▸ **Action item**
The records below need retyping in full; give them again exactly.

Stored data
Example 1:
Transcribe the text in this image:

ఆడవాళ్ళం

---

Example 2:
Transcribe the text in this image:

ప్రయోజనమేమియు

▸ **Answer for this exercise**
Example 1:
Transcribe the text in this image:

ఆడవాళ్ళం

---

Example 2:
Transcribe the text in this image:

ప్రయోజనమేమియు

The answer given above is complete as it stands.